Given passage:
++++++++
Evangelization is the Best Way to Love Our Neighbour

Let’s start with five questions so we know better what our parish is like.  The answers will help me as pastor, and they’re easy so you can relax:

1) Put up your hand, please, if, when you hear the command of Jesus to “love our neighbour,” (Mt 22:39) you think this is something positive?

2) How many here are enthusiastic when it comes to loving your neighbour?

3) How many, when you hear the word ‘evangelization,’ think this is positive?

4) How many here are enthusiastic about evangelization?

5) (You don’t have to raise your hand for this question.) Can you think of any of Jesus’ commands that are bad for us, that cause harm?  Of course, they may be difficult, but will any of them ultimately hurt people?  We’ll come back to all these questions later.

Today, celebrating Jesus’ Ascension back to heaven, we just heard Him give His last command, and a last command is always something we should pay attention to: “Go therefore and make disciples of all nations, baptizing them in the name of the Father and of the Son and of the Holy Spirit, and teaching them to obey everything I have commanded you” (Mt 28:19-20).  Clearly, this command is about evangelization.  So today’s homily is about evangelization and has three parts: 1) What evangelization is not; 2) Evangelization is about loving our neighbour; 3) How do we do it?

1) When we hear the word ‘evangelization,’ some of us think of Billy Graham, pastors on TV being very emotional, Protestants on the street holding a Bible in their hands, or Jehovah’s Witnesses coming to our door.  Here’s the point for us: When Jesus asks us to evangelize, He’s not asking us to go on TV, get emotional, or force people to become Catholic.  Evangelization isn’t something irrational or bizarre, and it isn’t pushy.  If we ever meet someone forcing religion, then that’s not Christian.
++++++++
Dataset content:
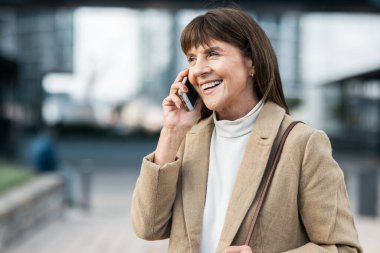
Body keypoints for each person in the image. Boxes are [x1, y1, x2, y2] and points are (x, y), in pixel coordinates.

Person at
++++++++
Set of tasks:
a: According to the homily on evangelization, what do some people think of when they hear the word "evangelization"? List each item.
b: Continue the homily on evangelization from its last sentence onward.
The listing comes from a separate source and has no connection to the homily.

Answers in order:
a:
- Billy Graham
- Pastors on TV being very emotional
- Protestants on the street holding a Bible in their hands
- Jehovah's Witnesses coming to the door

b:
Have we ever realized that God doesn’t force anyone to believe in Him?  He doesn’t appear to us and say, “You have to believe in me!”  Why?  The answer is profound.  He doesn’t force us to believe in Him because faith has to be free: If we’re not free to say, “No,” we’re not free to say, “Yes.”  God loves us, and love too must be free.  When we fall in love with someone, do we go up to that person, grab them by the shoulders, and say, “Love me!”?  So too with God: like a lover, He doesn’t force us, but He does try to win us.  He’s in love with us and thus seeks to win our head and hearts, and lets us get to know Him so that we can fall in love with Him.

2) So what is evangelization?  Very simply, it’s about helping people get to know and love Jesus.  For us Christians, Jesus is everything for us; He’s the answer to our life and to all our questions.  We just want to tell everyone we know about Him, because we want them to be as happy as we are.  When we fall in love, it’s natural to introduce that person to our family and friends.

This is Josephine Bakhita.  She was born around 1869 in Sudan.  When she was nine, “she was kidnapped by slave-traders, beaten till she bled, and sold five times in the slave-markets of Sudan.  Eventually she found herself working… for the mother and the wife of a general, and there she was flogged every day till she bled; as a result of this she bore 144 scars…  In 1882, she was bought by an Italian merchant…who returned to Italy” (Pope Benedict XVI, Spe Salvi, 3).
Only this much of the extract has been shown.